Acegi has a few different types of AuthenticationProviders, but probably the most used is the DaoAuthenticationProvider. This AuthenticationProvider uses a DAO (Data Access Object) to retrieve the user from a repository (typically a database). You can use the provided JdbcDaoImpl to connect to a database through JDBC and retrieve the user information, without writing any code. However, is quite simple to implement your own Dao (I did it because I was using Hibernate): just one method that retrieves a User based on a username.

Authorization

Authorization is the process of protecting resources by only allowing those resources to be used by users that have been granted authority to use them. SecurityEnforcementFilter is the filter responsible for the authorization process. It uses a FilterSecurityInterceptor to identify the resources that need to be secured. It holds a collection of patterns (regular expressions) and authorities (an Authority is normally just a string representing an user role). When an URL is identified by one of the patterns, the related authorities must be present in the Authentication object (the one that was created by the authentication process). If there is no Authentication object (the user has not logged in yet) or if the given Authentication does not have the authorities the resource requires, then the application is redirected to a configured AuthenticationProcessingFilterEntryPoint. This normally just represents an URL to a login form.


Now for the first filter, HttpSessionIntegrationFilter...this is responsible for integrating the Authentication object with the HTTP Session. The authentication and authorization processes talked before don't really interact with the HTTP Session. They aren't even aware there is such a thing. They use a SecurityContextHolder to retrieve a SecurityContext, which contains the Authentication object.
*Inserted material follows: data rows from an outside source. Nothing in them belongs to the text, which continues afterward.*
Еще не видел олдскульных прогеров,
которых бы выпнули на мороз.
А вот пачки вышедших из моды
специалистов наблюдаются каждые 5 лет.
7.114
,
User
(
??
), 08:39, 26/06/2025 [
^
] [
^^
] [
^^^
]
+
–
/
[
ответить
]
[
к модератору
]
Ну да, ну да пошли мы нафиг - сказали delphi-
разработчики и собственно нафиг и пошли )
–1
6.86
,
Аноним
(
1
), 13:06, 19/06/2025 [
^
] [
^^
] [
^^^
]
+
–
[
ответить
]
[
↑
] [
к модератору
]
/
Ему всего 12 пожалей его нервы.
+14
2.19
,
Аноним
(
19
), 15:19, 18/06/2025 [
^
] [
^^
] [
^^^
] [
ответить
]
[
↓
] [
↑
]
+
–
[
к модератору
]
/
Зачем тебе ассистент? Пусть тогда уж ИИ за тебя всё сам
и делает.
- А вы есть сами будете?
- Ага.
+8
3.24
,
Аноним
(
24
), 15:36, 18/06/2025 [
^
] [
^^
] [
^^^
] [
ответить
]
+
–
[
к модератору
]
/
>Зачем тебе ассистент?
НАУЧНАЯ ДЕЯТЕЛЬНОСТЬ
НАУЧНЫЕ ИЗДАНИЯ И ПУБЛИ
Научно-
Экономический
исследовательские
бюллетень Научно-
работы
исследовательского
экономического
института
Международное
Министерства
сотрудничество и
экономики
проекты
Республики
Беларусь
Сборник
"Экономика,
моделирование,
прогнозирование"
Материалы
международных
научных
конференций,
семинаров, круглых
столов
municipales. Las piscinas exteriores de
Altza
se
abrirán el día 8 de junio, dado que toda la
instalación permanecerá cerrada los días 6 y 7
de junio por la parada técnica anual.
When a request is made, HttpSessionIntegrationFilter loads the SecurityContext from the Session and stores it in the SecurityContextHolder, where all subsequent filters can access it. At the end of the request, the SecurityContext (that may have been altered during the request) is stored again in the Session. This kind of design is very flexible... all the authentication and authorization processes are independent of HTTP session handling. Thus, we could provide a SecurityContext in any other way. HttpSessionIntegrationFilter it's just a thin layer on top of the rest of the Acegi Security System.